# Implementing wavenet 

In [3]:
import torch
import matplotlib.pyplot as plt
import torch.nn.functional as F
import pandas as pd
%matplotlib inline

In [5]:
# load the dataset
words = open('names.txt', 'r').read().splitlines()
words[:8]

['emma', 'olivia', 'ava', 'isabella', 'sophia', 'charlotte', 'mia', 'amelia']

In [6]:
# Define the encodeings for the letters
chars = sorted(list(set(''.join(words))))
len(chars)

26

In [7]:
stoi = {s: i+1 for i, s in enumerate(chars)}
stoi['.'] = 0
itos = {i: s for s, i in stoi.items()}
print(stoi)
print(itos)

{'a': 1, 'b': 2, 'c': 3, 'd': 4, 'e': 5, 'f': 6, 'g': 7, 'h': 8, 'i': 9, 'j': 10, 'k': 11, 'l': 12, 'm': 13, 'n': 14, 'o': 15, 'p': 16, 'q': 17, 'r': 18, 's': 19, 't': 20, 'u': 21, 'v': 22, 'w': 23, 'x': 24, 'y': 25, 'z': 26, '.': 0}
{1: 'a', 2: 'b', 3: 'c', 4: 'd', 5: 'e', 6: 'f', 7: 'g', 8: 'h', 9: 'i', 10: 'j', 11: 'k', 12: 'l', 13: 'm', 14: 'n', 15: 'o', 16: 'p', 17: 'q', 18: 'r', 19: 's', 20: 't', 21: 'u', 22: 'v', 23: 'w', 24: 'x', 25: 'y', 26: 'z', 0: '.'}


In [8]:
block_size = 8

In [9]:
# Declare the function to build the dataset
def build_dataset(names):
    X, Y = [], []
    for name in names:
        name = name + '.'
        context = [0] * block_size
        for ch in name:
            ix = stoi[ch]
            X.append(context)
            Y.append(ix)
            context = context[1:] + [ix]

    X = torch.tensor(X)
    Y = torch.tensor(Y)
    print(X.shape, Y.shape)
    return X, Y

In [10]:
# Build the train, test and validation set
import random
random.seed(42)

random.shuffle(words)

n1 = int(0.8 * len(words))
n2 = int(0.9 * len(words))

Xtr, Ytr = build_dataset(words[:n1])
Xdev, Ydev = build_dataset(words[n1:n2])
Xte, Yte = build_dataset(words[n2:])

torch.Size([182625, 8]) torch.Size([182625])
torch.Size([22655, 8]) torch.Size([22655])
torch.Size([22866, 8]) torch.Size([22866])


In [18]:
for i in range(7, 15):
    print(f"{''.join(itos[ch.item()] for ch in Xtr[i])} -> {itos[Ytr[i].item()]}")

........ -> d
.......d -> i
......di -> o
.....dio -> n
....dion -> d
...diond -> r
..diondr -> e
.diondre -> .


In [20]:
class Linear:
    def __init__(self, fan_in, fan_out, bias=True):
        self.weight = torch.randn((fan_in, fan_out)) / (fan_in ** 0.5)
        self.bias = torch.randn(fan_out) if bias == True else None

    def __call__(self, x):
        self.out = x @ self.weight
        if self.bias is not None:
            self.out += self.bias
        return self.bias

    def parameters(self):
        return [self.weight] + ([self.bias] if self.bias is not None else [])

In [21]:
class BatchNorm1d:
    def __init__(self, dim, eps=1e-5, momentum=0.1):
        self.gamma = torch.ones(dim)
        self.beta = torch.zeros(dim)

        self.eps = eps
        self.momentum = momentum
        self.training = True
        self.running_mean = torch.zeros(dim)
        self.running_var = torch.ones(dim)

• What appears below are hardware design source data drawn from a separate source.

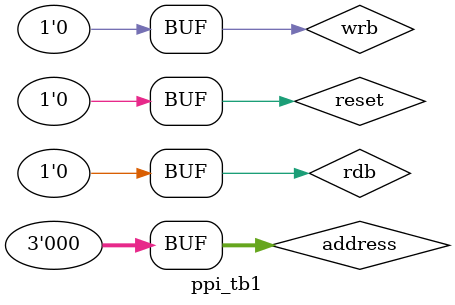
<source format=v>
`timescale 1ns / 1ps


module ppi_tb1;

	// Inputs
	reg rdb;
	reg wrb;
	reg [2:0] address;
	reg reset;

	// Bidirs
	wire [7:0] data;
	wire [7:0] PortA;
	wire [7:0] PortB;
	wire [7:0] PortC;

	// Instantiate the Unit Under Test (UUT)
	ppi uut (
		.rdb(rdb), 
		.wrb(wrb), 
		.address(address), 
		.reset(reset), 
		.data(data), 
		.PortA(PortA), 
		.PortB(PortB), 
		.PortC(PortC)
	);

	initial begin
		// Initialize Inputs
		rdb = 0;
		wrb = 0;
		address = 0;
		reset = 0;

		// Wait 100 ns for global reset to finish
		#100;
        
		// Add stimulus here - This is the template for any test bench we want to write 

	end
      
endmodule


</source>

    def __call__(self, x):
        if self.training:
            Xmean = x.mean(x.shape[:-1])
            Xvar = x.var(x.shape[:-1])
        else:
            Xmean = self.running_mean
            Xvar = self.running_var
        xhat = (x - Xmean) / torch.sqrt(Xvar + eps)
        self.out = self.gamma * xhat + self.beta
          
        if self.training:
            with torch.no_grad():
                self.running_mean = (1 - self.momentum) * self.running_mean + self.momentum * xmean
                self.running_var = (1 - self.momentum) * self.running_var + self.momentum * xvar
            return self.out
        
    def parameters(self):
        return [self.gamma, self.beta]

In [22]:
class Tanh:
  def __call__(self, x):
    self.out = torch.tanh(x)
    return self.out
  def parameters(self):
    return []

In [None]:
class Embedding:
    def __init__(self, num_embd, embd_dim):
        self.weight = torch.randn((num_embd, embd_dim))

    def __call__(self, IX):
        self.out = weight[IX]
        return self.out

    def parametes():
        return [self.weight]